■ **WHAT NEEDS TO BE DONE**
With the first line below as the start and the line containing "이러한 연산의 예임." as the end, copy every line between them exactly, ends included.
─── DATA FOR REVIEW
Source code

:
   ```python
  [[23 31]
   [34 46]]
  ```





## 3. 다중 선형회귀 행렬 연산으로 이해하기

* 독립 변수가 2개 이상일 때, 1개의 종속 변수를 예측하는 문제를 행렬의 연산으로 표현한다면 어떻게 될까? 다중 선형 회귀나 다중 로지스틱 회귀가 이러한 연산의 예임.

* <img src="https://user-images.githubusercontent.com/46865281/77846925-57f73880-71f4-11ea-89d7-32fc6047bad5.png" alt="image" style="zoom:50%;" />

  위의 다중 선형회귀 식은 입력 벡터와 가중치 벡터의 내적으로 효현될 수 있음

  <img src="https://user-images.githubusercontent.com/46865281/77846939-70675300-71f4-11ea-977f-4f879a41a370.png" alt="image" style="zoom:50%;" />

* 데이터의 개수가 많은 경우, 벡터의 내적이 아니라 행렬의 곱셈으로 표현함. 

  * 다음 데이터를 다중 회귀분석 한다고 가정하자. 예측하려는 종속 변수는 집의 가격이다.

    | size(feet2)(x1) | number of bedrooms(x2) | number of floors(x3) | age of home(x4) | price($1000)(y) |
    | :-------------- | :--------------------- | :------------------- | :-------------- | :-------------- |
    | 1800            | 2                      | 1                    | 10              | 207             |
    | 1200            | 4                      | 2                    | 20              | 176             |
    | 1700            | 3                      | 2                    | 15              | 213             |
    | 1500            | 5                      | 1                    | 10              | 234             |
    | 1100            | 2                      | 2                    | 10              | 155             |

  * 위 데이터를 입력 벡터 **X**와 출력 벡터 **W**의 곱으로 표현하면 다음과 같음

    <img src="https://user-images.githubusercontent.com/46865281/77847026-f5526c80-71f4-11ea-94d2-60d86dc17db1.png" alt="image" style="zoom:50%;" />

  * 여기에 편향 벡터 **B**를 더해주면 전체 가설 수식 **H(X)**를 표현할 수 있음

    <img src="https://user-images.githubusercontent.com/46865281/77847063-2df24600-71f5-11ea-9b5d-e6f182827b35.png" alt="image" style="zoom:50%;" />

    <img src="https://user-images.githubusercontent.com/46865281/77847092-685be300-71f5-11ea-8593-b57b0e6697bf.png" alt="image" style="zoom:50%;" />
──────
■ **EXPECTED OUTPUT**
Source code

:
   ```python
  [[23 31]
   [34 46]]
  ```





## 3. 다중 선형회귀 행렬 연산으로 이해하기

* 독립 변수가 2개 이상일 때, 1개의 종속 변수를 예측하는 문제를 행렬의 연산으로 표현한다면 어떻게 될까? 다중 선형 회귀나 다중 로지스틱 회귀가 이러한 연산의 예임.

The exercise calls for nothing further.